Will Indiana “Retire Lugar” tonight?

One of the races you should be watching closely this year is the Indiana Senate race. Longtime Senator Dick Lugar is finally getting what appears to be a worthy challenger in a primary election this time around. Lugar has been despised by conservatives for some time, despite the “R” behind his name.

Among other things, Lugar voted to confirm Sotomayor and Kagan to the Supreme Court, has a history of voting to raise the debt ceiling, and voted in favor of the NDAA (indefinite detention of Americans). He was suspected to be supporting SOPA/PIPA (the Internet censorship bills), but he never committed one way or the other. Lack of a spine on that issue didn’t sit well with conservatives, either.

So now he’s in a primary, and it’s a primary he could very well lose. Some recent polling shows challenger Richard Mourdock is in a statistical tie with Lugar while other polling shows Mourdock has a good lead over Lugar.

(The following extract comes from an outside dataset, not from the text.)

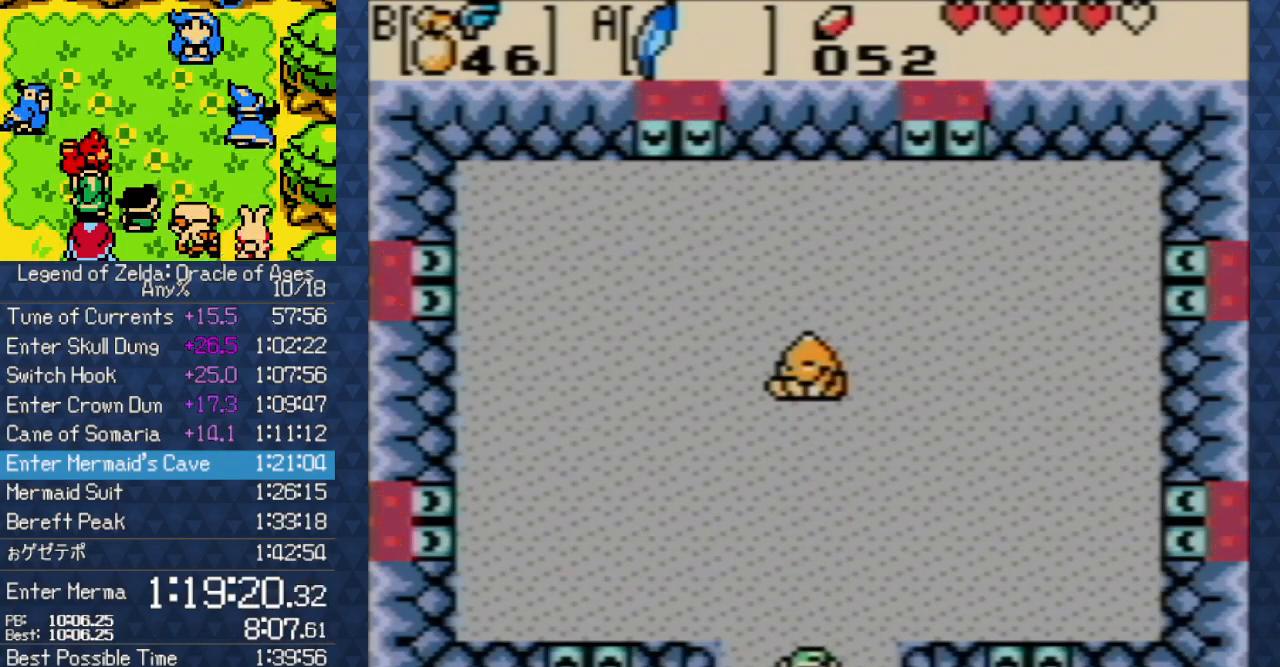
{"dt_ms": 500, "buttons": ["DPAD_DOWN"], "events": []}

Mourdock wasn’t favored to beat Lugar, but he’s got some things going in his favor in this election.

Anti-Incumbent Sentiment. People still don’t like incumbents, and for the most part, I don’t blame them. Lugar doesn’t have a good history when it comes to his voting record, and Mourdock isn’t shy about pointing that out.

Support from conservative interest groups. The conservative groups see Lugar as being vulnerable this time around, and they’ve put their support behind Mourdock. FreedomWorks and the Club for Growth are two of the big conservative interest groups in Mourdock’s camp.

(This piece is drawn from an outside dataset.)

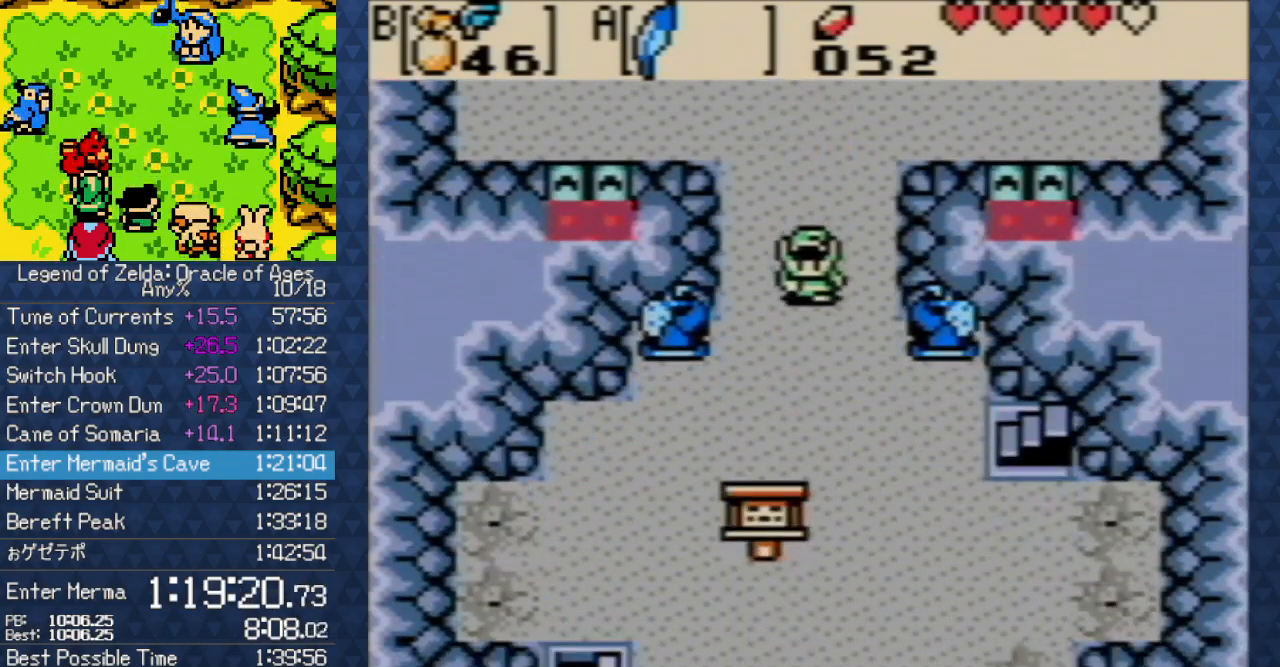
{"dt_ms": 500, "buttons": ["DPAD_DOWN", "DPAD_LEFT"], "events": [[283, "DPAD_LEFT", "down"]]}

Of course, if Mourdock wins the Primary, he’s got to win in November. The latest polls I saw (sorry, can’t seem to find the link again) showed Mourdock and the Democrat challenger Joe Donnelly in a tie with a large percentage of those polled as undecided. Yes, it’s early, and that matchup is still hypothetical, but those polls are leading some to speculate that Lugar is the only chance Republicans have of holding that seat in the Senate.

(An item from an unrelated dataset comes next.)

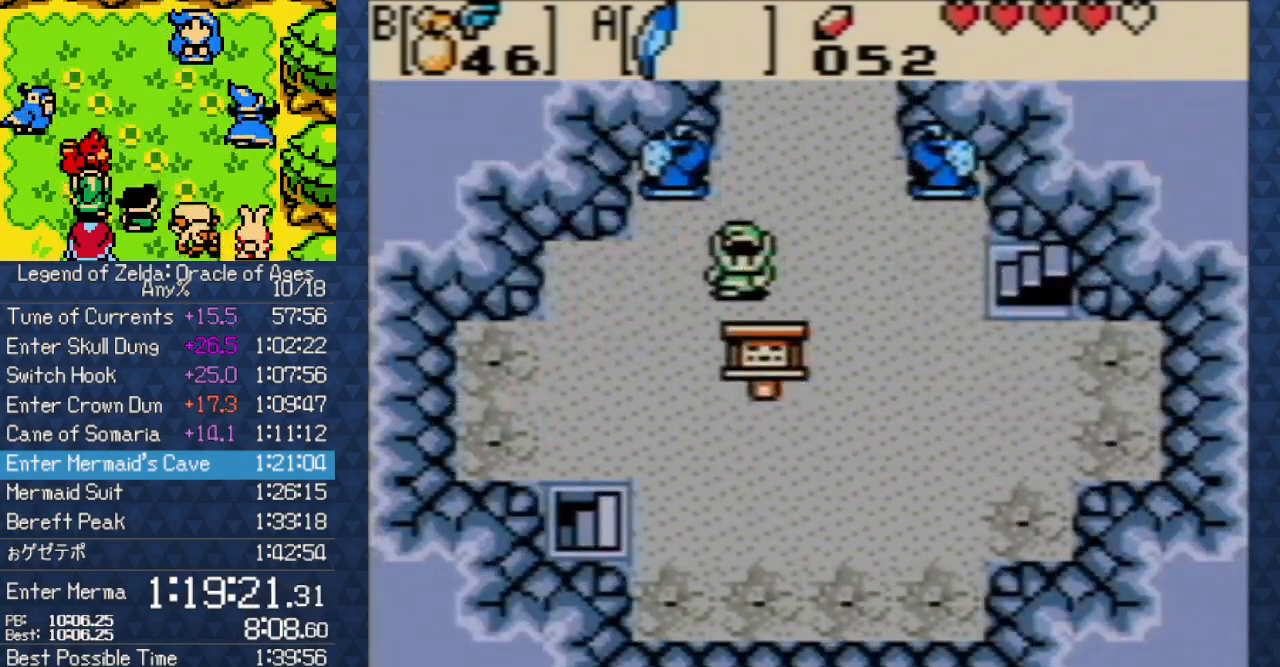
{"dt_ms": 500, "buttons": ["DPAD_DOWN"], "events": [[333, "DPAD_LEFT", "up"]]}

But I think that logic is faulty. In the last 10 presidential elections, Indiana voted for the Republican 9 of the 10 times. The exception was that it went to Obama in 2008 by 1% of the vote. You can bet that the Republican get-out-the-vote effort for president in Indiana this year will be stronger than ever, and those Republican voters will vote for the R’s all the way down the ballot.

In any other year, Donnelly might have the upper hand in a matchup against Mourdock, but this year is going to be different, making it likely, I believe, that the winner of the Republican primary election will go on to win in November and then will represent Indiana in the Senate for the next six years.

Whether Mourdock will be a strong, consistent voice in Washington or whether he turns into a disappointment like Marco Rubio remains to be seen.